'''

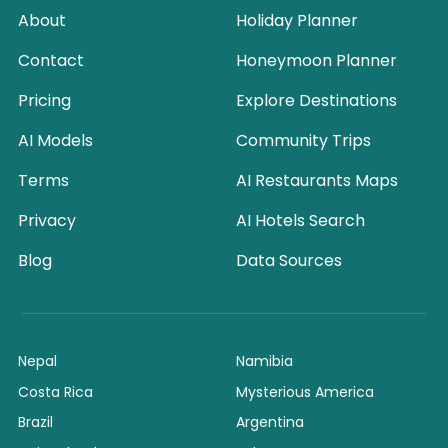
About
Holiday Planner
Contact
Honeymoon Planner
Pricing
Explore Destinations
AI Models
Community Trips
Terms
AI Restaurants Maps
Privacy
AI Hotels Search
Blog
Data Sources
Nepal
Namibia
Costa Rica
Mysterious America
Brazil
Argentina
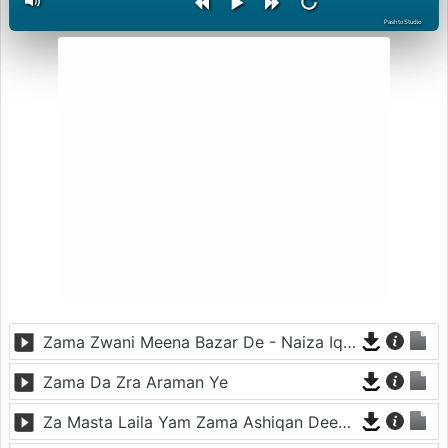
PashtoStudio
Zama Zwani Meena Bazar De - Naiza Iqbal
Zama Da Zra Araman Ye
Za Masta Laila Yam Zama Ashiqan Deer Di - Gul Panra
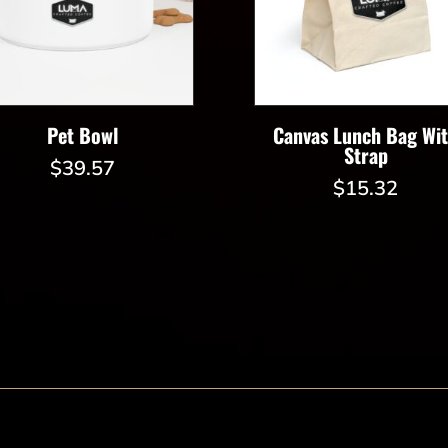
Pet Bowl
Canvas Lunch Bag Wi
Strap
$
39.57
$
15.32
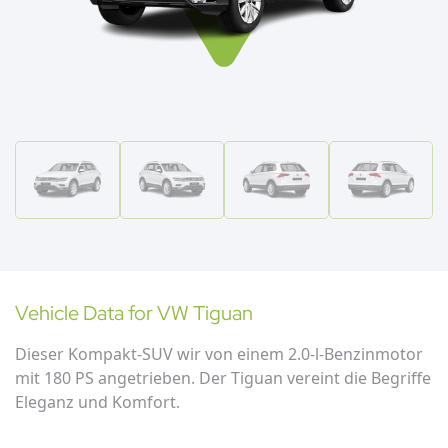
Vehicle Data for
VW
Tiguan
Dieser Kompakt-SUV wir von einem 2.0-l-Benzinmotor
mit 180 PS angetrieben. Der Tiguan vereint die Begriffe
Eleganz und Komfort.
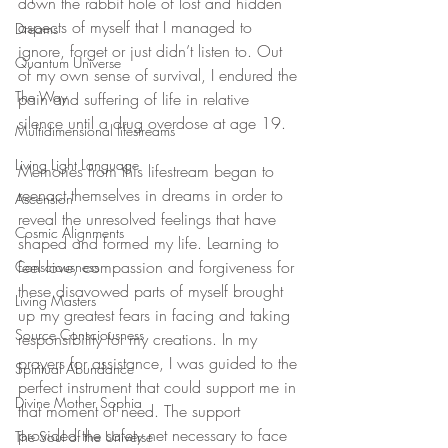
down the rabbit hole of lost and hidden 
aspects of myself that I managed to 
Dreams
ignore, forget or just didn’t listen to. Out 
Quantum Universe
of my own sense of survival, I endured the 
The Way
pain and suffering of life in relative 
silence until a drug overdose at age 19.
Multidimensional lifestreams
Living Light Language
Memories from this lifestream began to 
reenact themselves in dreams in order to 
Ascension
reveal the unresolved feelings that have 
Cosmic Alignments
shaped and formed my life. Learning to 
feel love, compassion and forgiveness for 
Consciousness
these disavowed parts of myself brought 
Living Masters
up my greatest fears in facing and taking 
Source Consciousness
responsibility for my creations. In my 
prayers for assistance, I was guided to the 
Spiritual Abundance
perfect instrument that could support me in 
Divine Mother Sophia
that moment of need. The support 
provided the safety net necessary to face 
The Soul of the Universe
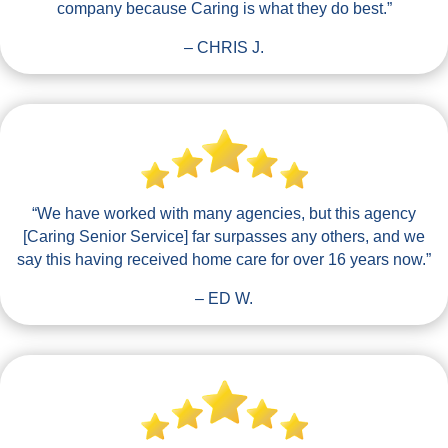
company because Caring is what they do best.”
– CHRIS J.
“We have worked with many agencies, but this agency
[Caring Senior Service] far surpasses any others, and we
say this having received home care for over 16 years now.”
– ED W.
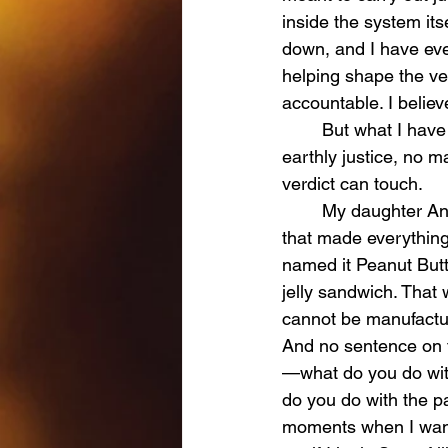
inside the system it
down, and I have eve
helping shape the ver
accountable. I believe
	But what I have learned—through the deepest pain a person can endure—is that 
earthly justice, no m
verdict can touch.
	My daughter Andi was twelve years old, full of life, full of joy, and full of the kind of love 
that made everything 
named it Peanut Butte
jelly sandwich. That
cannot be manufacture
And no sentence on t
—what do you do with
do you do with the p
moments when I wanted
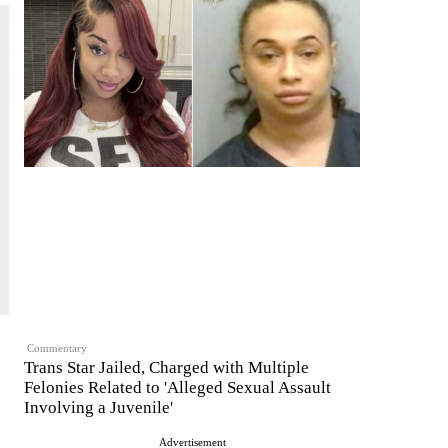
Commentary
Trans Star Jailed, Charged with Multiple
Felonies Related to 'Alleged Sexual Assault
Involving a Juvenile'
Advertisement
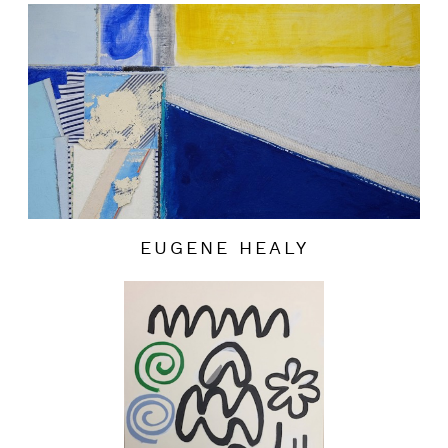
EUGENE HEALY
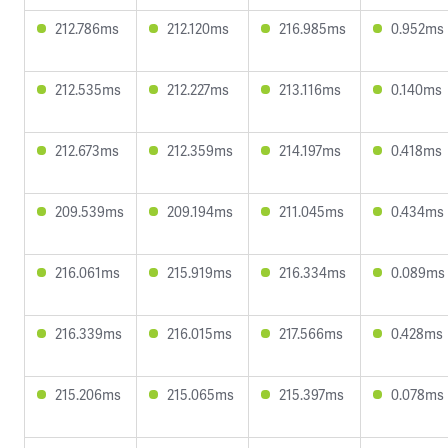
212.786ms
212.120ms
216.985ms
0.952ms
212.535ms
212.227ms
213.116ms
0.140ms
212.673ms
212.359ms
214.197ms
0.418ms
209.539ms
209.194ms
211.045ms
0.434ms
216.061ms
215.919ms
216.334ms
0.089ms
216.339ms
216.015ms
217.566ms
0.428ms
215.206ms
215.065ms
215.397ms
0.078ms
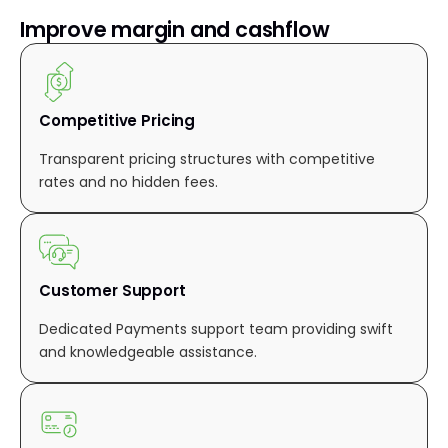
Improve margin and cashflow
Competitive Pricing
Transparent pricing structures with competitive
rates and no hidden fees.
Customer Support
Dedicated Payments support team providing swift
and knowledgeable assistance.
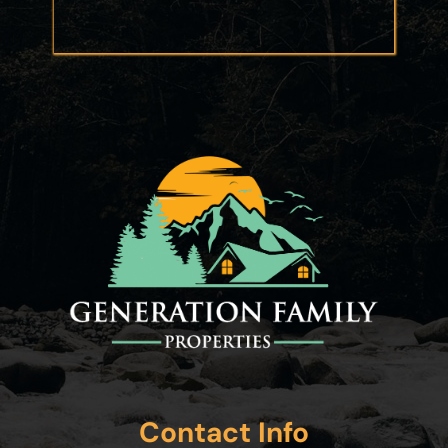
Contact Info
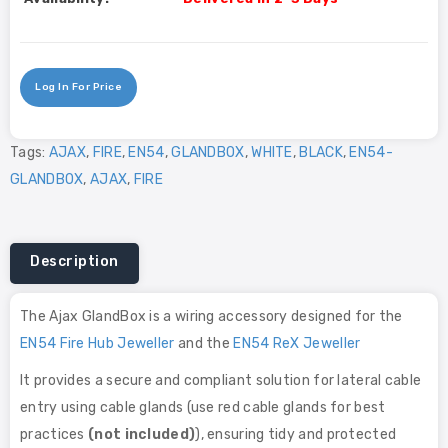
Log In For Price
Tags:
AJAX
,
FIRE
,
EN54
,
GLANDBOX
,
WHITE
,
BLACK
,
EN54-
GLANDBOX
,
AJAX
,
FIRE
Description
The Ajax GlandBox is a wiring accessory designed for the
EN54 Fire Hub Jeweller
and the
EN54 ReX Jeweller
It provides a secure and compliant solution for lateral cable
entry using cable glands (use red cable glands for best
practices
(not included)
), ensuring tidy and protected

'''

*WHAT THE EXERCISE ASKS*: Go back to the listing above and reproduce, exactly, the stretch from the line bearing "My daughter Andi" through the line bearing "Customer Support", without its pictures.

*EXERCISE SOLUTION*:
	My daughter Andi was twelve years old, full of life, full of joy, and full of the kind of love 
that made everything 
named it Peanut Butte
jelly sandwich. That
cannot be manufacture
And no sentence on t
—what do you do with
do you do with the p
moments when I wanted
Commentary
Trans Star Jailed, Charged with Multiple
Felonies Related to 'Alleged Sexual Assault
Involving a Juvenile'
Advertisement
EUGENE HEALY
212.786ms
212.120ms
216.985ms
0.952ms
212.535ms
212.227ms
213.116ms
0.140ms
212.673ms
212.359ms
214.197ms
0.418ms
209.539ms
209.194ms
211.045ms
0.434ms
216.061ms
215.919ms
216.334ms
0.089ms
216.339ms
216.015ms
217.566ms
0.428ms
215.206ms
215.065ms
215.397ms
0.078ms
Improve margin and cashflow
Competitive Pricing
Transparent pricing structures with competitive
rates and no hidden fees.
Customer Support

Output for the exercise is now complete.